** Work instruction **
Would you set down the data that follows, word for word, without any pictures?

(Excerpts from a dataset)

◆ ◆ ◆ ◆

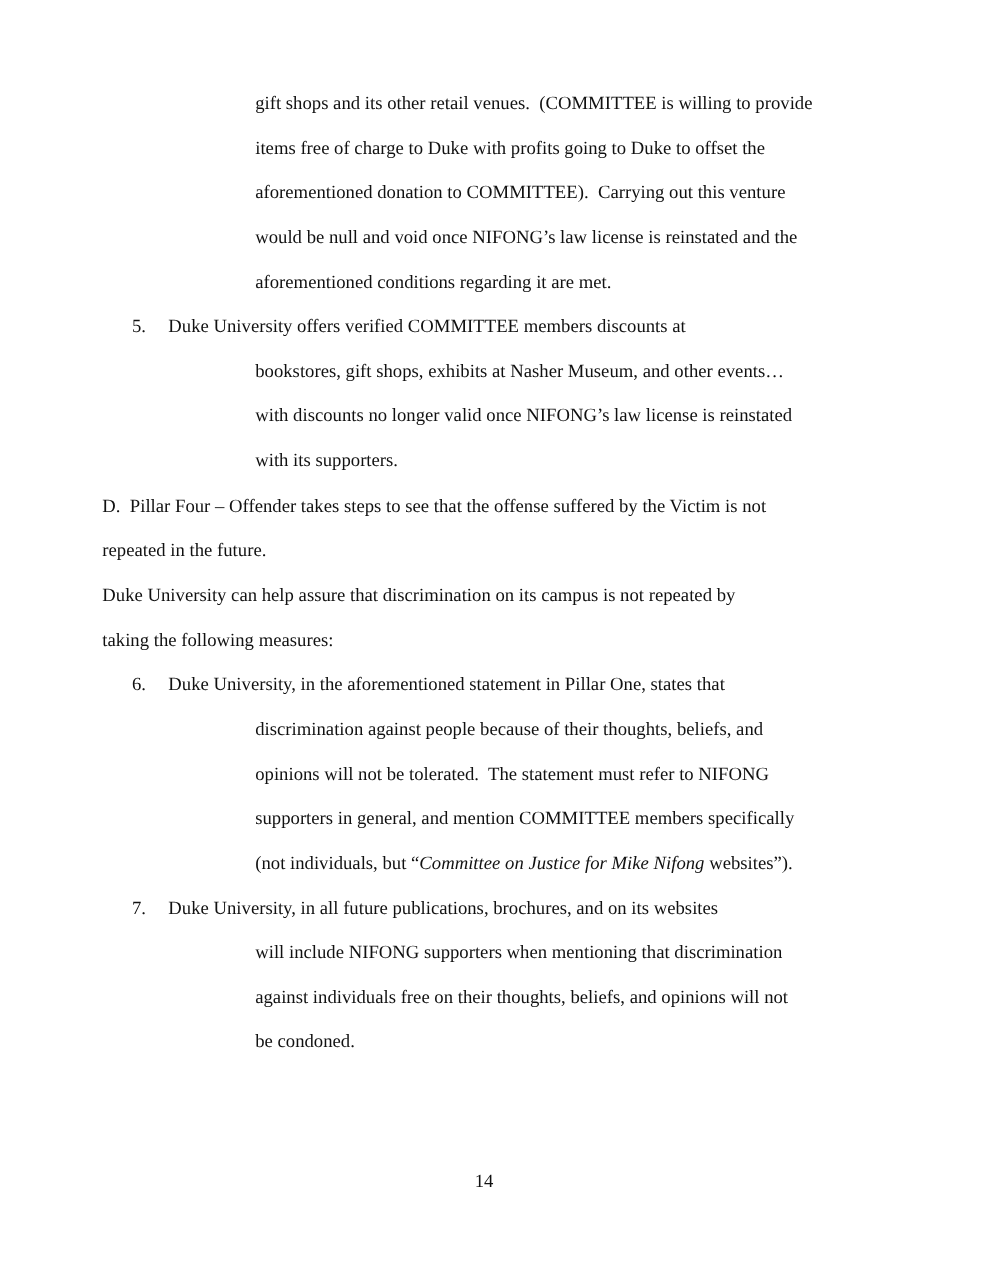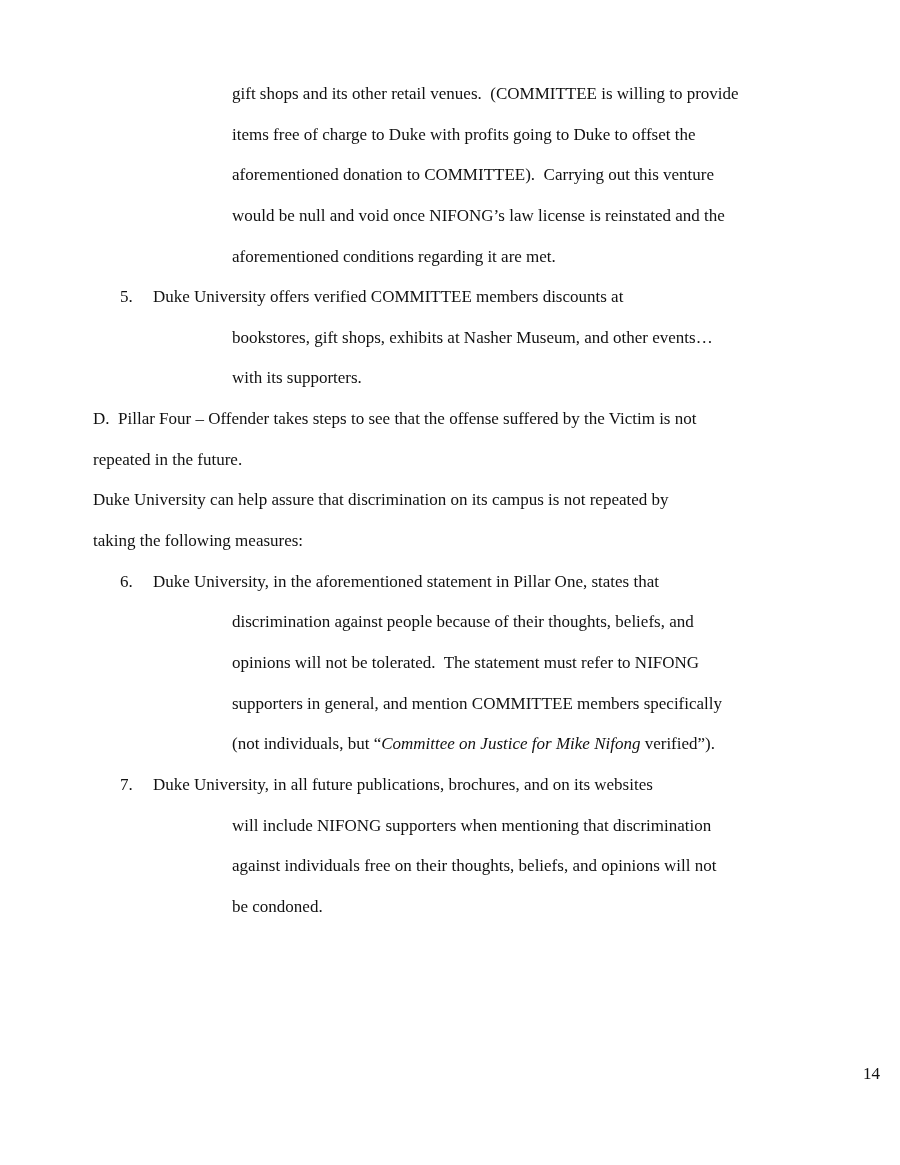--- a/index.html
+++ b/index.html
@@ -69,6 +69,7 @@
 
   <div class="ln item-first"><span class="num">5.</span><span>Duke University offers verified COMMITTEE members discounts at</span></div>
   <div class="ln item-cont">bookstores, gift shops, exhibits at Nasher Museum, and other events…</div>
+  <div class="ln item-cont">with discounts no longer valid once NIFONG’s law license is reinstated</div>
   <div class="ln item-cont">with its supporters.</div>
 
   <div class="ln body-indent">D.  Pillar Four – Offender takes steps to see that the offense suffered by the Victim is not</div>

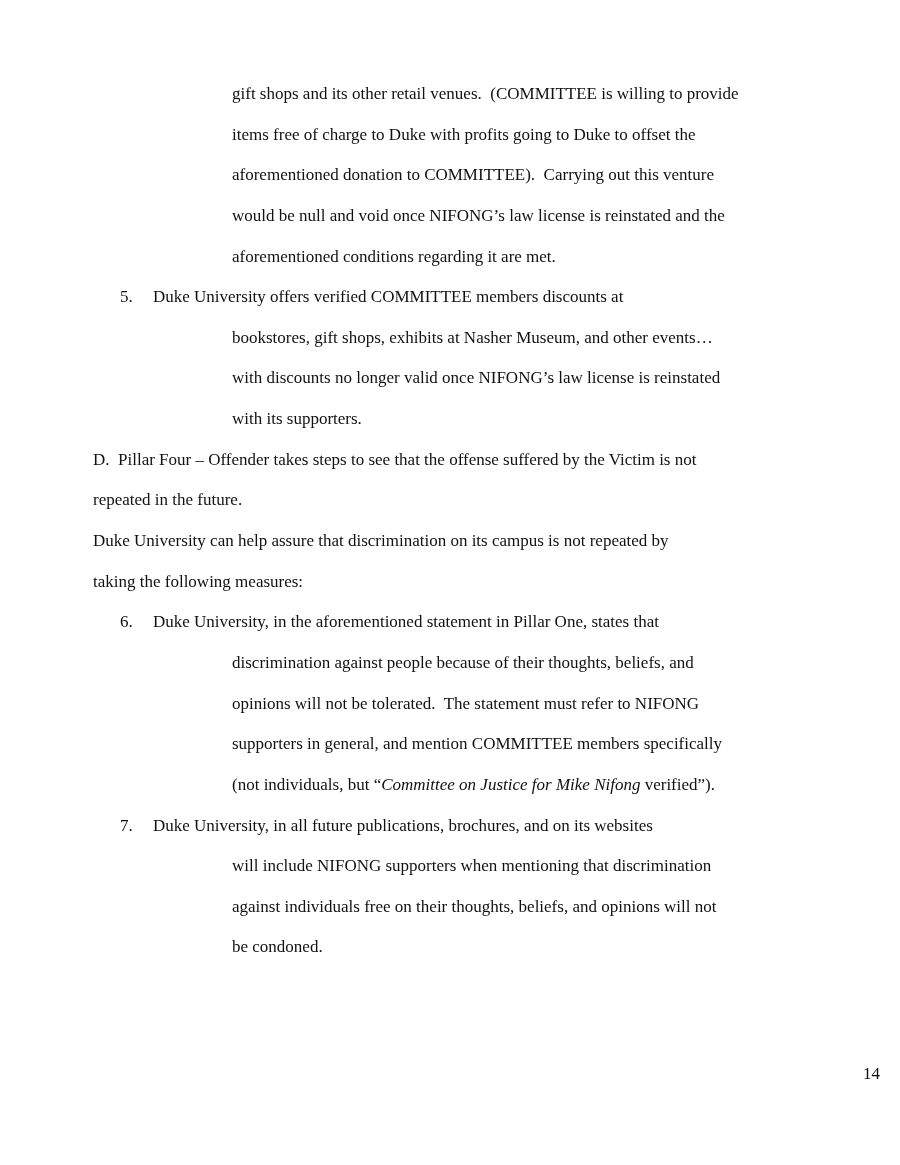--- a/index.html
+++ b/index.html
@@ -82,7 +82,7 @@
   <div class="ln item-cont">discrimination against people because of their thoughts, beliefs, and</div>
   <div class="ln item-cont">opinions will not be tolerated.  The statement must refer to NIFONG</div>
   <div class="ln item-cont">supporters in general, and mention COMMITTEE members specifically</div>
-  <div class="ln item-cont"><span>(not individuals, but “</span><span class="italic">Committee on Justice for Mike Nifong</span><span> verified”).</span></div>
+  <div class="ln item-cont"><span>(not individuals, but “</span><span class="italic">Committee on Justice for Mike Nifong</span><span> websites”).</span></div>
 
   <div class="ln item-first"><span class="num">7.</span><span>Duke University, in all future publications, brochures, and on its websites</span></div>
   <div class="ln item-cont">will include NIFONG supporters when mentioning that discrimination</div>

◆ ◆ ◆ ◆

** Task solution **
--- a/index.html
+++ b/index.html
@@ -69,6 +69,7 @@
 
   <div class="ln item-first"><span class="num">5.</span><span>Duke University offers verified COMMITTEE members discounts at</span></div>
   <div class="ln item-cont">bookstores, gift shops, exhibits at Nasher Museum, and other events…</div>
+  <div class="ln item-cont">with discounts no longer valid once NIFONG’s law license is reinstated</div>
   <div class="ln item-cont">with its supporters.</div>
 
   <div class="ln body-indent">D.  Pillar Four – Offender takes steps to see that the offense suffered by the Victim is not</div>

--- a/index.html
+++ b/index.html
@@ -82,7 +82,7 @@
   <div class="ln item-cont">discrimination against people because of their thoughts, beliefs, and</div>
   <div class="ln item-cont">opinions will not be tolerated.  The statement must refer to NIFONG</div>
   <div class="ln item-cont">supporters in general, and mention COMMITTEE members specifically</div>
-  <div class="ln item-cont"><span>(not individuals, but “</span><span class="italic">Committee on Justice for Mike Nifong</span><span> verified”).</span></div>
+  <div class="ln item-cont"><span>(not individuals, but “</span><span class="italic">Committee on Justice for Mike Nifong</span><span> websites”).</span></div>
 
   <div class="ln item-first"><span class="num">7.</span><span>Duke University, in all future publications, brochures, and on its websites</span></div>
   <div class="ln item-cont">will include NIFONG supporters when mentioning that discrimination</div>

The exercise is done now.